His face is so bleak. I have never seen him like this before.
“Sky, let’s go home. Just for a little while—”
He laughs and shakes his head, and he steps toward the office door. “I’m not going home. I don’t know where that is.” His voice breaks on the words. I see him from the side, the way he squeezes his eyes shut and gives a shake of his head. And then he moves so fast. He’s out of his office in an instant. When I dash behind him, he jogs through the empty room where his staff members work.
“Luke!”
“STOP,” he says, and it’s so hard—his voice is such a punch—that I do. I stop by a desk and stand there panting because my chest hurts. My head is spinning before I realize…inhaler!
It’s there in my pocket. I fill my lungs with the stuff. It makes my heart pound like it always does.
I sit down in a chair and put my arms up on the table. Rest my face there, hidden. The room is dark and quiet. Someone comes through, but I realize when I lift my head that I’m behind a coat rack. No one even sees me.
“Where is Luke?” a man’s quiet voice says.
“I’m…not sure.” That’s Pearl. I lift my head, and I’m about to tell her. But she doesn’t look my way.

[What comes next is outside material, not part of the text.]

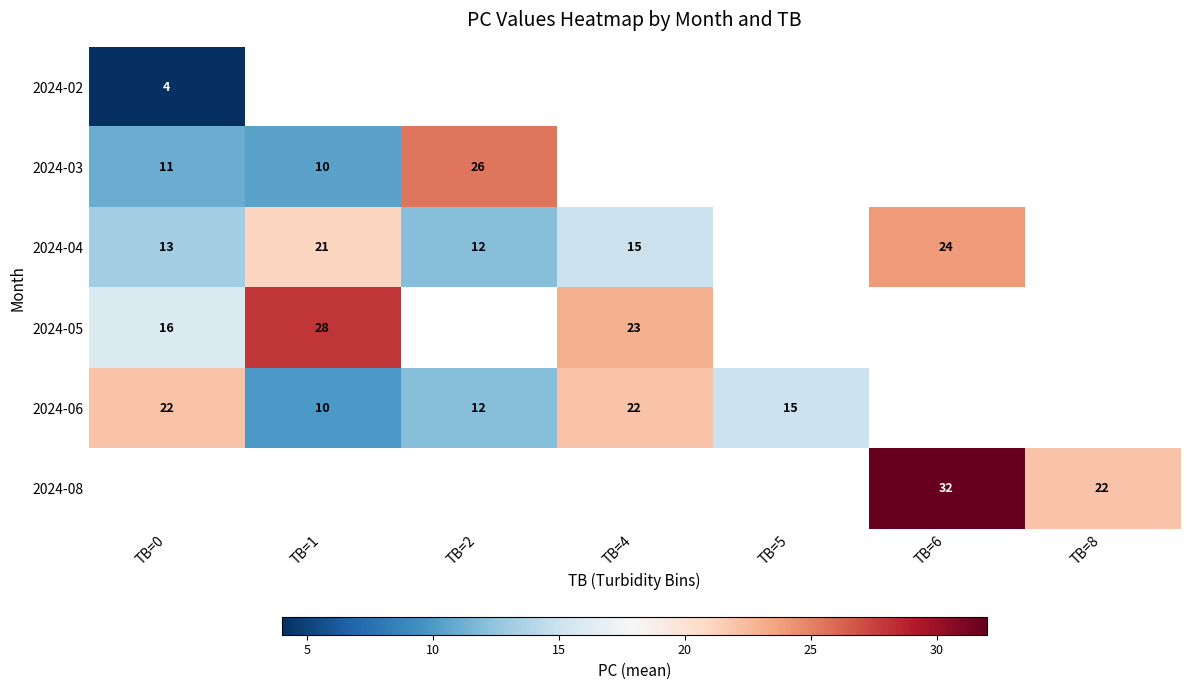

The value of 2024-04 at TB=1 is 36. True or false?

False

When they leave the room, I stand up and walk back into Sky’s office. I sit in his chair for a few minutes, and then I try him on the phone.
No answer.
There’s a text from our next-door-ish neighbor, Arrow—well, the college-aged child of our neighbors—who’s watching the baby in the nursery.
‘We’re all good. One dirty diaper & she’s had three bottles!’

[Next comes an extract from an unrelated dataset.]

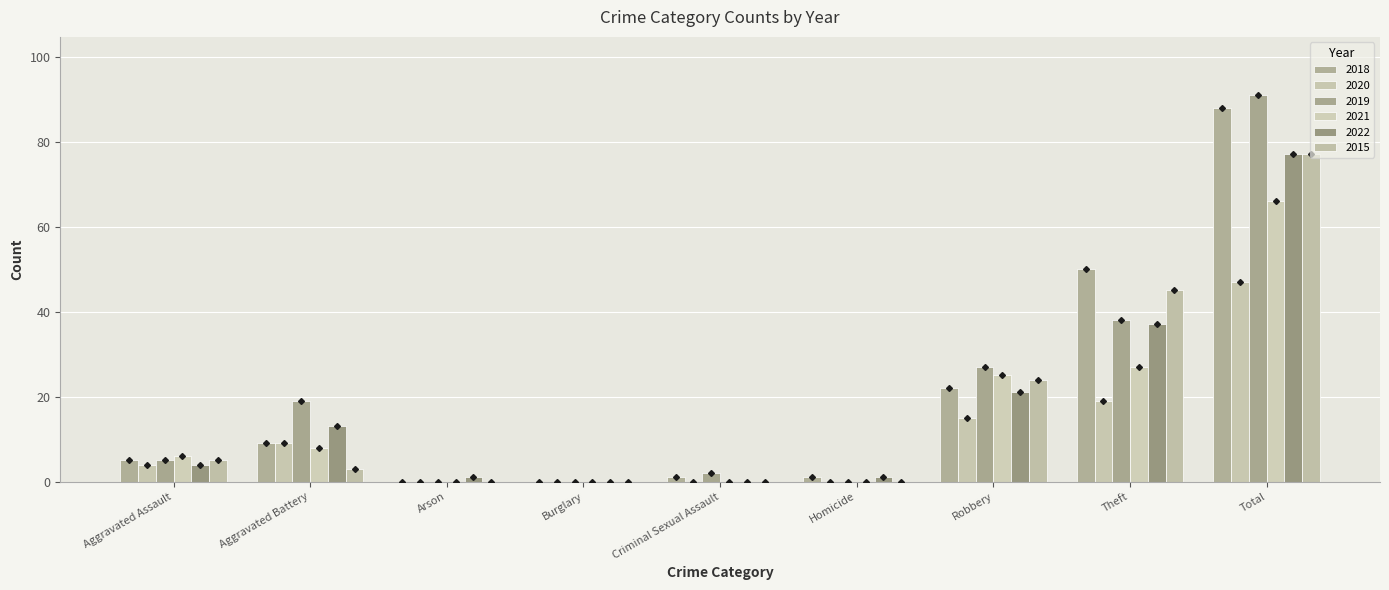

Are the bars grouped side by side (vs. stacked)?

Yes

‘That’s good,’ I text. ‘I’ll update on our ETA soon.’
‘Is Luke okay? Did that guy spit on him??’
That one…I can’t answer. I call Sky again, feeling hopeful that he’ll answer me this time, but it goes straight to voicemail. The old fuck-you button.
Perfect.
I leave his office and start down the staff stairs, where I’m met by Frank, who is waiting at the bottom like some kind of nanny for me.
“How’s it going?” I ask, making my best effort to be polite to the guy.
“Going just fine. How are you?” he asks, so loud it echoes in the stairwell.
“I’m all right.” He steps awkwardly out of the way as I exit the stairwell. I hold a hand up in that basic bitch wave Luke does sometimes. “Have a nice night, Frank.”